§ Text provided
== Segment start ==
This week, I mostly worked on the opera portion of our collaboration with the School of Music and was debugging issues with the tempo of the pieces. After several attempts, I figured out the problem and was able to obtain the correct tempo for the piece that Dr. Dueck will be playing for our demo. There’s one more piece that I need to work on that is more difficult because of certain changes in tempo throughout the piece, but I’ll try to get that to work using specific cuing mechanisms. On the other hand, I am also working on testing the speech portion and using the WER metric to see the accuracy of the ASR. I don’t need the WER of the entire dialogue by an actor, simply the trigger phrase that’s used to pivot between actors. This shouldn’t take too long to do, and I should have it completed in about a day or so. This upcoming week, I plan to complete the validation and testing for the speech side, set up the cues in Accomplice, and help my team with any final debugging that needs to be done. While working on this project, I learned a lot about speech technology, fuzzy matching, and music technology. Interestingly, I learned a majority of the first two from my Speech Technology for Conversational AI course that I’m taking this semester, and that’s where I learned about WER, Vosk, and the other components of the speech side. On the other hand, learning about Accomplice, how it works, and how to use it needed me to get on a call with Professor Dannenberg, who was extremely kind and helpful. I was able to get most of the information I needed through our chat, and he’s been nice enough to be available for any questions and concerns that I might have.
== Segment end ==
§ To do
1/ Rewrite the paragraph of the progress report that begins "This week, I mostly worked on the opera portion" as a short bulleted list that keeps its main facts.
2/ Continue the progress report on the opera and speech project from its last sentence.
The lines after the progress report are not needed for any of this.

§ Supplied information
== Segment start ==
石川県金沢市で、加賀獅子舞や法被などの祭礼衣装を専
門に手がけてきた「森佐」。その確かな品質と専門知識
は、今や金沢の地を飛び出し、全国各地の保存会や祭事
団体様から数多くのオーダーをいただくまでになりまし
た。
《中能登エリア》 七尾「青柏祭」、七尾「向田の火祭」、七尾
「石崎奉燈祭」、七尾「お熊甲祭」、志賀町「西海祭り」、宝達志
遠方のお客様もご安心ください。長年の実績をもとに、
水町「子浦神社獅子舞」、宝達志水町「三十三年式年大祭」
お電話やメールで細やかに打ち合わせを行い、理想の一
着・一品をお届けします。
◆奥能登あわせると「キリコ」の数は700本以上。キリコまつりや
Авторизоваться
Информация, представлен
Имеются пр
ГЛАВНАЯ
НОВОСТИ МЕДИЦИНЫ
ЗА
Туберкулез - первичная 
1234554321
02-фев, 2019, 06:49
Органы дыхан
== Segment end ==
== Segment start ==
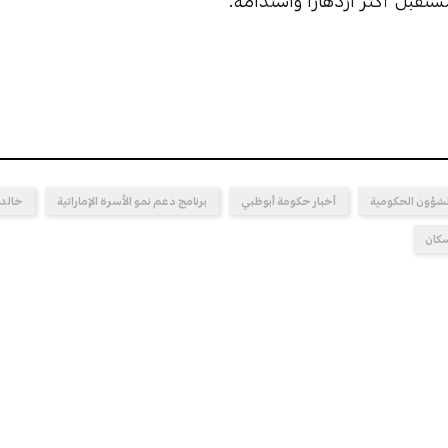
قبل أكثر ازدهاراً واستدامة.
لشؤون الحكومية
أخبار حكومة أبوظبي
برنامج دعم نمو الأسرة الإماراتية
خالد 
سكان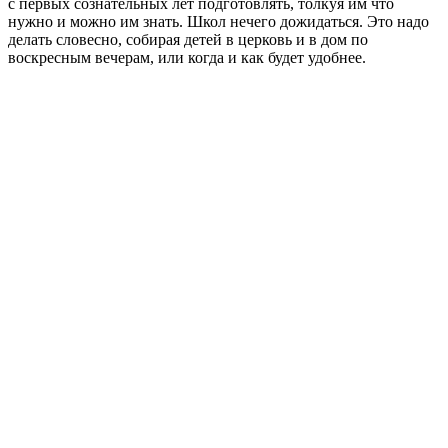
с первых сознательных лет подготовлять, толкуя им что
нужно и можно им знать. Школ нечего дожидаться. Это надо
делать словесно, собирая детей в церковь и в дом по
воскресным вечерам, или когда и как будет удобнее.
== Segment end ==
§ Results by task
1/
- Worked mainly on the opera portion of the collaboration with the School of Music and fixed a tempo bug. The piece Dr. Dueck will play for the demo now has the correct tempo.
- One more piece is harder because its tempo changes throughout. The plan is to handle it with specific cuing mechanisms.
- Testing the speech portion with the WER metric to measure ASR accuracy, using only the trigger phrase that pivots between actors rather than full dialogue. This should take about a day.
- Next week: finish validation and testing on the speech side, set up cues in Accomplice, and help the team with final debugging.
- Learned about speech technology, fuzzy matching, and music technology. Most of the first two, including WER and Vosk, came from a Speech Technology for Conversational AI course.
- Learned about Accomplice on a call with Professor Dannenberg, who was very helpful and remains available for questions.

2/
Team Status Report for 04/04/2026

The most significant risk related to the audio portion of the project is the consistency and reliability of Accomplice. While it’s been working for the most part through my testing, there’s been an issue with receiving OSC messages (mentioned more in individual reports) that should be fixed soon by Professor Dannenberg. Although this challenge should be addressed presently, there’s a worry that other issues could pop up in a variety of circumstances, and we’d have to prepare and solve each of them. This shouldn’t be impossible, but it might be difficult and annoying, especially because we wouldn’t know if it’s an issue on our side or in the Accomplice software unless we check in with Professor Dannenberg continuously. Another possible risk we have is that the VESC motor controller we’re currently using had one of its micro-usb ports for communication break off, so we’ll try to solder it back on. If that fails, we plan on trying to use the UART communication ports with the GPIO pins to control. We also had one of our printed parts for the rail system break recently, which delayed our assembly by a bit. To counteract this, we plan on printing extra parts for high strain areas of our design to ensure that if any future parts break, we’ll have a quick way to replace them and get back to testing/building.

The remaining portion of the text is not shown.